▸ **Problem to work on**
Every line below should be copied out exactly.

** Opening Record excerpts block **

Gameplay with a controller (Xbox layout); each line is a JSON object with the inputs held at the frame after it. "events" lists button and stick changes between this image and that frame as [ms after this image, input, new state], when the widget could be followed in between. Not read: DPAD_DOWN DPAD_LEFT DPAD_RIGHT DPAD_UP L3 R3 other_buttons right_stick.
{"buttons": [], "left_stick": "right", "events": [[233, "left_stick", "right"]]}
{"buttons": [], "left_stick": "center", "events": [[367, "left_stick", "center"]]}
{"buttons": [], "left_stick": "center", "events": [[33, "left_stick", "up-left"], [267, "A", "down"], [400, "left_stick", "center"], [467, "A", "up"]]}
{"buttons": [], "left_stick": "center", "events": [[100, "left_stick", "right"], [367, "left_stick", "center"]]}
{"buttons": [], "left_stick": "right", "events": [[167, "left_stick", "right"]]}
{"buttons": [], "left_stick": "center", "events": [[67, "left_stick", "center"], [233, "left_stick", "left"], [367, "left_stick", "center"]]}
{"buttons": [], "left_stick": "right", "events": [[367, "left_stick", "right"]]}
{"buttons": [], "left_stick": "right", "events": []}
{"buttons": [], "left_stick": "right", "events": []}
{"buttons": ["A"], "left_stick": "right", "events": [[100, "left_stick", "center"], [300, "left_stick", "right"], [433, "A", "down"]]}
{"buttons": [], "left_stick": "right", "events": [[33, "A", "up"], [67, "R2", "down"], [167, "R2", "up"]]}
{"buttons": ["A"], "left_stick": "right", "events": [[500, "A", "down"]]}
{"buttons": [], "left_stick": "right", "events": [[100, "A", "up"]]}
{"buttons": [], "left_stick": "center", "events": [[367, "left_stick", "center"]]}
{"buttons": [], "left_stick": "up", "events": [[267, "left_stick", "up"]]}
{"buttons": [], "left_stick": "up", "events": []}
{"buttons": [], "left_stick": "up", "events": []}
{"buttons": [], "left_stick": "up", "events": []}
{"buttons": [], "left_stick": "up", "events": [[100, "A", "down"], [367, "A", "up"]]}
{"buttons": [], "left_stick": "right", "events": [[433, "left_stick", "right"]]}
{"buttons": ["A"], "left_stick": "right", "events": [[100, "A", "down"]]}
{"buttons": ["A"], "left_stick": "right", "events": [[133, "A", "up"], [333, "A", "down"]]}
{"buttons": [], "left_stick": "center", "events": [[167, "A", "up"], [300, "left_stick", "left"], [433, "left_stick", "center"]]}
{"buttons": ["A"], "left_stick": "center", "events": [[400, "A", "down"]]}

** Closing Record excerpts block **

▸ **Task response**
Gameplay with a controller (Xbox layout); each line is a JSON object with the inputs held at the frame after it. "events" lists button and stick changes between this image and that frame as [ms after this image, input, new state], when the widget could be followed in between. Not read: DPAD_DOWN DPAD_LEFT DPAD_RIGHT DPAD_UP L3 R3 other_buttons right_stick.
{"buttons": [], "left_stick": "right", "events": [[233, "left_stick", "right"]]}
{"buttons": [], "left_stick": "center", "events": [[367, "left_stick", "center"]]}
{"buttons": [], "left_stick": "center", "events": [[33, "left_stick", "up-left"], [267, "A", "down"], [400, "left_stick", "center"], [467, "A", "up"]]}
{"buttons": [], "left_stick": "center", "events": [[100, "left_stick", "right"], [367, "left_stick", "center"]]}
{"buttons": [], "left_stick": "right", "events": [[167, "left_stick", "right"]]}
{"buttons": [], "left_stick": "center", "events": [[67, "left_stick", "center"], [233, "left_stick", "left"], [367, "left_stick", "center"]]}
{"buttons": [], "left_stick": "right", "events": [[367, "left_stick", "right"]]}
{"buttons": [], "left_stick": "right", "events": []}
{"buttons": [], "left_stick": "right", "events": []}
{"buttons": ["A"], "left_stick": "right", "events": [[100, "left_stick", "center"], [300, "left_stick", "right"], [433, "A", "down"]]}
{"buttons": [], "left_stick": "right", "events": [[33, "A", "up"], [67, "R2", "down"], [167, "R2", "up"]]}
{"buttons": ["A"], "left_stick": "right", "events": [[500, "A", "down"]]}
{"buttons": [], "left_stick": "right", "events": [[100, "A", "up"]]}
{"buttons": [], "left_stick": "center", "events": [[367, "left_stick", "center"]]}
{"buttons": [], "left_stick": "up", "events": [[267, "left_stick", "up"]]}
{"buttons": [], "left_stick": "up", "events": []}
{"buttons": [], "left_stick": "up", "events": []}
{"buttons": [], "left_stick": "up", "events": []}
{"buttons": [], "left_stick": "up", "events": [[100, "A", "down"], [367, "A", "up"]]}
{"buttons": [], "left_stick": "right", "events": [[433, "left_stick", "right"]]}
{"buttons": ["A"], "left_stick": "right", "events": [[100, "A", "down"]]}
{"buttons": ["A"], "left_stick": "right", "events": [[133, "A", "up"], [333, "A", "down"]]}
{"buttons": [], "left_stick": "center", "events": [[167, "A", "up"], [300, "left_stick", "left"], [433, "left_stick", "center"]]}
{"buttons": ["A"], "left_stick": "center", "events": [[400, "A", "down"]]}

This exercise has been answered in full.